KFOO-FM
- Opportunity, Washington; United States;
- Broadcast area: Spokane, Washington
- Frequency: 96.1 MHz (HD Radio)
- Branding: Alt 96.1

Programming
- Format: Alternative rock
- Affiliations: Compass Media Networks; Premiere Networks;

Ownership
- Owner: iHeartMedia; (iHM Licenses, LLC);
- Sister stations: KCDA, KISC, KKZX, KZFS, KQNT

History
- First air date: April 1, 1961 (as KZUN-FM)
- Former call signs: KZUN-FM (1961–1982); KKPL (1982–1985); KKPL-FM (1985–1992); KNFR (1992–2001); KIXZ-FM (2001–2013); KPXR-FM (2013–2014); KIIX-FM (2014–2018);
- Call sign meaning: Foo Fighters

Technical information
- Licensing authority: FCC
- Facility ID: 60422
- Class: C
- ERP: 60,000 watts
- HAAT: 744 meters (2,441 ft)

Links
- Public license information: Public file; LMS;
- Webcast: Listen live (via iHeartRadio)
- Website: alt961.iheart.com

= KFOO-FM =

KFOO-FM (96.1 MHz, "Alt 96.1") is an alternative rock radio station serving the Spokane area of Washington, United States. It broadcasts with an ERP of 60,000 watts and is licensed to Opportunity, Washington. It is owned by iHeartMedia.

==History==
The station signed on the air in 1961 as KZUN-FM. It would later become KKPL in 1982 broadcasting an adult contemporary format, known as "96 Apple FM". By the mid-1980s, the station had a mixed flavor of adult contemporary and Top 40 formats, known as "K-96.1" and "LITE 96".

By the 1990s, LITE 96 was competing in a crowded field for adult contemporary music between KISC and Classy 99.9. In 1992, the station flipped to country music as KNFR, under such brands as K-Frog and Kicks, and later KIXZ-FM "Kix 96" in 2001.

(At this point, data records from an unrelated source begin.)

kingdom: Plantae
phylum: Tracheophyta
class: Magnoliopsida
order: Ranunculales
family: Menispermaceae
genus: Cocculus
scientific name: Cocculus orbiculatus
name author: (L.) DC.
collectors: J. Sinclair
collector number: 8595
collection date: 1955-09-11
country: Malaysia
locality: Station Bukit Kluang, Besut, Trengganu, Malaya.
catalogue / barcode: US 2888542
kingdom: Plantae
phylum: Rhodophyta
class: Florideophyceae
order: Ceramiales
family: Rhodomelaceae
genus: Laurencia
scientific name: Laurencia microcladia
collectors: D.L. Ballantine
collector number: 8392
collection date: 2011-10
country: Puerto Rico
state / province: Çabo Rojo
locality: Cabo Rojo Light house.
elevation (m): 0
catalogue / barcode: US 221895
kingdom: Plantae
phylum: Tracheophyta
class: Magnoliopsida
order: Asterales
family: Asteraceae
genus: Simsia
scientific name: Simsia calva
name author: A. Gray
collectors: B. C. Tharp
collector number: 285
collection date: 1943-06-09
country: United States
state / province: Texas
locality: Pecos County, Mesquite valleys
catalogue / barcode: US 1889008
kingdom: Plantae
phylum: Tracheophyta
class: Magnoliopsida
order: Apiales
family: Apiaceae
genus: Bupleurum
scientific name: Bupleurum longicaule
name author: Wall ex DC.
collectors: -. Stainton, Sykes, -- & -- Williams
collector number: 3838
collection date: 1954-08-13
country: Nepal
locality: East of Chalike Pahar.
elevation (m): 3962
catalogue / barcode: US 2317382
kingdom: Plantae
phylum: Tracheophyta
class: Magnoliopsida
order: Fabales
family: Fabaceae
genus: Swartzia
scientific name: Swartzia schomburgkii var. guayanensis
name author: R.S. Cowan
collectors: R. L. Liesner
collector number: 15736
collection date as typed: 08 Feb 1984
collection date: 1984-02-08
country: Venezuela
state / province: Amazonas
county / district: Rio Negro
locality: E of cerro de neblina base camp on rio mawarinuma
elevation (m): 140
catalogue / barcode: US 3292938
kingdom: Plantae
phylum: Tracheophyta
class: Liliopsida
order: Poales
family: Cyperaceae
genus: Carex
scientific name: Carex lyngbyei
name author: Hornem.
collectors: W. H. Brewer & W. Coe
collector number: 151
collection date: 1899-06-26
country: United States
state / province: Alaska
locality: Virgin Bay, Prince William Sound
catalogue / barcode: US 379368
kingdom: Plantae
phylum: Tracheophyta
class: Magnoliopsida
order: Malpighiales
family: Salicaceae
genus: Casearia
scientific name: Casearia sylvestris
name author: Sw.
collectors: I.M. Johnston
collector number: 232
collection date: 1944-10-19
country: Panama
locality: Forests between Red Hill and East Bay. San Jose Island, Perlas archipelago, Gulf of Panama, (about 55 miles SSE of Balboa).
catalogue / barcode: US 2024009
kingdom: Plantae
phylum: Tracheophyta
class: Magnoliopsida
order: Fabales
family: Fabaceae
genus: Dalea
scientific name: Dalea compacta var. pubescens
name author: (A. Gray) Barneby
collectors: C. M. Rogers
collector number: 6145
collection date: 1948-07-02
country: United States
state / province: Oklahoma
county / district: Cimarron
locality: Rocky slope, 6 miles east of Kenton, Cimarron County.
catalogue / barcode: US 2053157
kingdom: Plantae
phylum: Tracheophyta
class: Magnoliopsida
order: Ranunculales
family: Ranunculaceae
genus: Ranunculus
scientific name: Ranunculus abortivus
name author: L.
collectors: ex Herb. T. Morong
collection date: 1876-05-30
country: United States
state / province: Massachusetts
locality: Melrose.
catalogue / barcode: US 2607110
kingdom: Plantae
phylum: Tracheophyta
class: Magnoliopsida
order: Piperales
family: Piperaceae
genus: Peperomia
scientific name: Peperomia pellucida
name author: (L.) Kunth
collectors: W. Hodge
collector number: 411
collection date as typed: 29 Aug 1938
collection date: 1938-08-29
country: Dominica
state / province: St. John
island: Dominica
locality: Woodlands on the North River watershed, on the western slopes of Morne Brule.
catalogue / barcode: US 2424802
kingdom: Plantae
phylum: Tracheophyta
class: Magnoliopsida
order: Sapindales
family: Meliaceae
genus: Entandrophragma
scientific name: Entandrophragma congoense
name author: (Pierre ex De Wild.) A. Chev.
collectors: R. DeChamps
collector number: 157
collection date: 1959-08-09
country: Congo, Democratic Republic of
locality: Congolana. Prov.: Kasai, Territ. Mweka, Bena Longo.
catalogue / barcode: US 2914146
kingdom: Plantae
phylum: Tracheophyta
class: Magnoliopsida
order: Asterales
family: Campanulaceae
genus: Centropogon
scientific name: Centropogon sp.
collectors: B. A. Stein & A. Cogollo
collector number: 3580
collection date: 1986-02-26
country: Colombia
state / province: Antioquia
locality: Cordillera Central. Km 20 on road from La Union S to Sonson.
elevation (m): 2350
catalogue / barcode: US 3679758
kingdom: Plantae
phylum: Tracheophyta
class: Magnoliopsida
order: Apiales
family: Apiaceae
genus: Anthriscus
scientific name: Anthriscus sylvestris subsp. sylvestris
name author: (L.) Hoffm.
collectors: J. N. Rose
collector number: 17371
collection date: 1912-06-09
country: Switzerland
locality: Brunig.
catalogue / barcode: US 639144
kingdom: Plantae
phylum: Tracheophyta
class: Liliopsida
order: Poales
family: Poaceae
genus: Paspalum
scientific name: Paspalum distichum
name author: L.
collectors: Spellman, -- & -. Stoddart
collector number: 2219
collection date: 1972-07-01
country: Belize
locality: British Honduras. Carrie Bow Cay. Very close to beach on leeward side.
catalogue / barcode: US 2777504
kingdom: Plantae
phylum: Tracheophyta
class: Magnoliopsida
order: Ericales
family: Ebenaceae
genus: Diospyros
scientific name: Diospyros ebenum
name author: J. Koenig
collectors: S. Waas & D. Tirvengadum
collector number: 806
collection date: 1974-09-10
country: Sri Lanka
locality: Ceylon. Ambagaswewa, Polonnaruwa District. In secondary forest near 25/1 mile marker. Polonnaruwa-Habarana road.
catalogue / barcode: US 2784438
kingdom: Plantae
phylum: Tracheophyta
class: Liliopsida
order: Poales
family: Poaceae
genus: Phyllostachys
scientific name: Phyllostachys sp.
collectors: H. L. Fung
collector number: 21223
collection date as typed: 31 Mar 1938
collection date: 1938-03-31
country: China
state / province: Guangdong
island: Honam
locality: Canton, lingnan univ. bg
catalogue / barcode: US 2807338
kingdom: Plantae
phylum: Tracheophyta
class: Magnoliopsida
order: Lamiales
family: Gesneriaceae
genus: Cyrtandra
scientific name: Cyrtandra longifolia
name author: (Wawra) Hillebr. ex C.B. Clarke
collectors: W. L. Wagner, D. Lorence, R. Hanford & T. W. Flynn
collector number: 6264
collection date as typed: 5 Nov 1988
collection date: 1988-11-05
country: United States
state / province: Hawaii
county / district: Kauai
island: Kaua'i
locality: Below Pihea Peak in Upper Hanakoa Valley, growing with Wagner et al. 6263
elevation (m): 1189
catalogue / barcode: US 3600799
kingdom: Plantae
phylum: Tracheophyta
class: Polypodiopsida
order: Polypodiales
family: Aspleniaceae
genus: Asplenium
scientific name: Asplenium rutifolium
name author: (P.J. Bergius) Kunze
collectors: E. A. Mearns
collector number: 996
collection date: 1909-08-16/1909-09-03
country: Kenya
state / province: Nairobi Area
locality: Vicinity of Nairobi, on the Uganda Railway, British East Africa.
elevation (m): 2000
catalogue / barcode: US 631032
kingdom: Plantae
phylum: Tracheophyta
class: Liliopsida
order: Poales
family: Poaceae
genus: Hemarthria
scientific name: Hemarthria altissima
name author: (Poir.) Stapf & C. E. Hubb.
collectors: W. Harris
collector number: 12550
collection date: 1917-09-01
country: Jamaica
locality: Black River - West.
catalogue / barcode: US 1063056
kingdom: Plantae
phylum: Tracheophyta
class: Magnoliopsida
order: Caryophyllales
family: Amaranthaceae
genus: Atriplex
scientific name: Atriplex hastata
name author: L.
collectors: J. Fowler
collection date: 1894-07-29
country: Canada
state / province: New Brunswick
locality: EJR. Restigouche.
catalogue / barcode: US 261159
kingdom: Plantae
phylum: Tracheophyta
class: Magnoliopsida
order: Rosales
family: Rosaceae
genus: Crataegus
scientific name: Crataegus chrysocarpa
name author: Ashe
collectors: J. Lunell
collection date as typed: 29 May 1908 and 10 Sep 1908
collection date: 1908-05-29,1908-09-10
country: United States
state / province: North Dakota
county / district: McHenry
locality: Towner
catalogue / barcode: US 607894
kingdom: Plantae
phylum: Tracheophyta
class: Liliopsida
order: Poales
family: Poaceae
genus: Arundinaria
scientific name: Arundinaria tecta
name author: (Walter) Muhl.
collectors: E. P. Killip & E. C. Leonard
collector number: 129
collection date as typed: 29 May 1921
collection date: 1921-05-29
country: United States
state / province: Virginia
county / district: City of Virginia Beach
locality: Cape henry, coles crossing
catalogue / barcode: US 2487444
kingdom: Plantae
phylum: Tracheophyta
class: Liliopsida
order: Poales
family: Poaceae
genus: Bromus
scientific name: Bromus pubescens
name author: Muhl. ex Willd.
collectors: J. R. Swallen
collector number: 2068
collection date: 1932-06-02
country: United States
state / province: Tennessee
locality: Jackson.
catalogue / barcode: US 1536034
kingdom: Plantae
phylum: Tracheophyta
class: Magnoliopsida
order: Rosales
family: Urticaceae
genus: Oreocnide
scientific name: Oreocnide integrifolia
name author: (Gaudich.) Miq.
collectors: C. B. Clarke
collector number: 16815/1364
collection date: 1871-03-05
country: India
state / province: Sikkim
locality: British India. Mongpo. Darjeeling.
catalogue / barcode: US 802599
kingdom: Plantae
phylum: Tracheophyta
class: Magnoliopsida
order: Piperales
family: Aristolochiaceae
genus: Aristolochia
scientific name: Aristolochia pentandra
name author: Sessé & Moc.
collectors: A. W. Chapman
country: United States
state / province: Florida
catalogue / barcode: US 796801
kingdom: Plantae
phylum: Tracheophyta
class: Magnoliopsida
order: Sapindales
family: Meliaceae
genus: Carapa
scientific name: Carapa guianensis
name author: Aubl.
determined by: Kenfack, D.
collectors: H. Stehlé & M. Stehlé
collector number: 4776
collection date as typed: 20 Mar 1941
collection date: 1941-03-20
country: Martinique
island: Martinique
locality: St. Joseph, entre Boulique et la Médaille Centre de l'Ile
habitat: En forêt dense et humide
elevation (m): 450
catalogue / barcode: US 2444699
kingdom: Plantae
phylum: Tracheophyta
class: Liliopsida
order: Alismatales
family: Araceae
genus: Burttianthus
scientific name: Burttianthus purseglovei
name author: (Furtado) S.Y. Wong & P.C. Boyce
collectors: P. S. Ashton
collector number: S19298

On March 24, 2012, the station flipped to a Top 40/CHR format as Hits 96.1, with an entirely-syndicated lineup of shows. Listeners were unhappy with the sudden drop of the country music format. On September 20, 2013, the station rebranded as Power 96.1, with no change in format. The station changed its calls to KPXR-FM. On May 8, 2014, KPXR-FM returned to country and the "Kix" brand as Kix 96.1. At the same time, the call letters were changed to KIIX-FM. It was due to rating and listener dissatisfaction with the pop format.

On March 2, 2018, KIIX-FM moved its programming and branding to sister KZFS, and began running promos redirecting listeners to the new frequency. The station re-launched as alternative rock Alt 96.1 on March 5. The station changed its call letters to KFOO-FM (which, like its previous usage in Tacoma, is in reference to the Seattle-based alternative band Foo Fighters).

==Notable former staff==
- Jeremy McComb (2003–2004). Currently a country singer, best known for his hit singles "Wagon Wheel", "This Town Needs A Bar", and "Cold One".